A hero one day, a bum the next. It’s a cruel but not unfamiliar story in the competitive worlds of sports, entertainment, big business and even--if fate happens to deposit you in the right place--politics. Role reversals of this kind threaten in fact to become the boring norm for dead Communist bosses. Josef Stalin thought that he had perpetuity assured when he caused scores of cities, villages, dams, factories and public privies to be named in his honor. Yet within a few years of Stalin’s death in 1953 virtually all his eponymous self-glorification had been erased. Now it’s the turn of the late Leonid I. Brezhnev, the top gun in the Soviet Union for 18 years. Brezhnev isn’t officially a nonperson yet, as Nikita S. Khrushchev became before him. But recent events suggest that he may be rapidly heading toward that distinction.

As of the other day, the city of Naberezhnye Chelny in the Tatar Autonomous Republic, which since 1982 had been named Brezhnev, is back to being Naberezhnye Chelny--an action that may cheer tradition-minded locals but doesn’t do any favors for their letter-writing friends elsewhere. Brezhnev’s name has also disappeared from a district in Moscow and a major square in Leningrad. There may be more to come. All this is the Communist Party Central Committee’s way of letting it be known that Brezhnev is no longer considered worthy of fond remembrance. Instead, he is to be seen as a loser on whose doorstep, or gravestone, has now been deposited responsibility for much of the corruption and economic malaise that his eventual successor, Mikhail S. Gorbachev, has pledged to end.

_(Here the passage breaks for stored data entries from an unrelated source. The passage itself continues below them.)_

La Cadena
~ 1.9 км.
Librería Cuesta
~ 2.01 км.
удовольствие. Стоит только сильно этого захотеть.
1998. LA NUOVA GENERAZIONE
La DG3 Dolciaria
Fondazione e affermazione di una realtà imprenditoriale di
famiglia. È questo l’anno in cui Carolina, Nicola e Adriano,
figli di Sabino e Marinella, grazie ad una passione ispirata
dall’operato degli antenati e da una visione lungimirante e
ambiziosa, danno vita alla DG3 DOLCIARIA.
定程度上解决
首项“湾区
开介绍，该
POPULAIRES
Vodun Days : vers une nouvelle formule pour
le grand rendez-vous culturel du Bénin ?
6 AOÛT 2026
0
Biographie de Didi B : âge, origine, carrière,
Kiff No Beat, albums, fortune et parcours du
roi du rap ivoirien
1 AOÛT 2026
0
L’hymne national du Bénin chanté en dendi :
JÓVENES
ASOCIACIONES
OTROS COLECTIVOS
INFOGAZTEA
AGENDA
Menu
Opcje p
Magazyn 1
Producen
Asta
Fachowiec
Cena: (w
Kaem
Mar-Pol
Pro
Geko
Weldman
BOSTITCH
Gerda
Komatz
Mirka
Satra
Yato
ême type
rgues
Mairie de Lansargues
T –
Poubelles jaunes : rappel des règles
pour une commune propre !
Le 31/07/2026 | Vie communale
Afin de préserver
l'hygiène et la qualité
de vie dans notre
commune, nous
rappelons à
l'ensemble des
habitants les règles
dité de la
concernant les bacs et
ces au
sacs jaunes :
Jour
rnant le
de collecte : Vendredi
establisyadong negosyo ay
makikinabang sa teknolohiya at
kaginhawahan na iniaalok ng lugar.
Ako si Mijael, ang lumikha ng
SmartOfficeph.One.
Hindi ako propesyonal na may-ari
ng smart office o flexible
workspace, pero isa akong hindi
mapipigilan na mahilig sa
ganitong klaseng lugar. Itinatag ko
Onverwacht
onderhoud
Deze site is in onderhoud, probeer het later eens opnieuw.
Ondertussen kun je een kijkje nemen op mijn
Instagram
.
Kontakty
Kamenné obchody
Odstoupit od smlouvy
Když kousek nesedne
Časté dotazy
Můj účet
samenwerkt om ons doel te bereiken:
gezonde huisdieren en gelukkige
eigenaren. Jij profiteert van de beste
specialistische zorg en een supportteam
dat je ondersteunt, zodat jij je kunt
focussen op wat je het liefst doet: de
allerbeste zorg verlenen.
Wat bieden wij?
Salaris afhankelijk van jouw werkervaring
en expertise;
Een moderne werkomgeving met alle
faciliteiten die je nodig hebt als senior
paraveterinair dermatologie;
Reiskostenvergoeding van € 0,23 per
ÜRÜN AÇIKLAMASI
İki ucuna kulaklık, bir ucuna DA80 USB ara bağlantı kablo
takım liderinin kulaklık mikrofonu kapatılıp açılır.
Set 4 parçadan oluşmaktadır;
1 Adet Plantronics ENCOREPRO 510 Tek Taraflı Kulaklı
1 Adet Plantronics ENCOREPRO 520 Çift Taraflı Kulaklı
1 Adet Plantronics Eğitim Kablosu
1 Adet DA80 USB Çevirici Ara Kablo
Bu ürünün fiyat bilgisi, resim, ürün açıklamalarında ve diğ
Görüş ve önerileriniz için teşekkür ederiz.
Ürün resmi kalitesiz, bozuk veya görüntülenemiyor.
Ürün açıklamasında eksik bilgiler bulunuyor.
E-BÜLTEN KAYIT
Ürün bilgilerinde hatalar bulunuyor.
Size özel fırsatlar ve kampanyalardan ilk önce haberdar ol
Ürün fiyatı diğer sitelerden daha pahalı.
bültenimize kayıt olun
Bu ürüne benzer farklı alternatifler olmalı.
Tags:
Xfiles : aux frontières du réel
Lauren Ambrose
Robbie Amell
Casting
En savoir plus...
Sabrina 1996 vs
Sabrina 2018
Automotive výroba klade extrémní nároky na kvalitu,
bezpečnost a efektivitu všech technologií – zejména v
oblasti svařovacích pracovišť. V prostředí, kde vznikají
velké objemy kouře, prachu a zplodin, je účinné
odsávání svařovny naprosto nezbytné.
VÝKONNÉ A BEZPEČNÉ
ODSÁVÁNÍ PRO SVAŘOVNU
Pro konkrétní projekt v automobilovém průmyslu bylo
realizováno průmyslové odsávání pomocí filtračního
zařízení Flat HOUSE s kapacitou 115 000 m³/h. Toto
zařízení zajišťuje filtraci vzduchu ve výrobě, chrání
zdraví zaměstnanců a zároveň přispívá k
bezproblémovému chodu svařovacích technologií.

Of course, other than keeping Soviet sign painters busy and assuring that gazetteer revision will continue to be a growth industry, this display of posthumous name-dropping has few practical consequences. It’s a good guess anyway that a Naberezhnye Chelny by any other name remained a Naberezhnye Chelny. Brezhnev can fairly be blamed for doing nothing to alleviate the Soviet Union’s economic mess; by any honest measure he can’t be held accountable for inventing it. The problem, as Gorbachev’s domestic policies sometimes hint at recognizing, is essentially systemic. Until fundamental changes in the ideologically hidebound Soviet system occur it’s a sure bet that things will go on not working. If Gorbachev is in fact able to effect those changes, he, at least, can count on his name being remembered.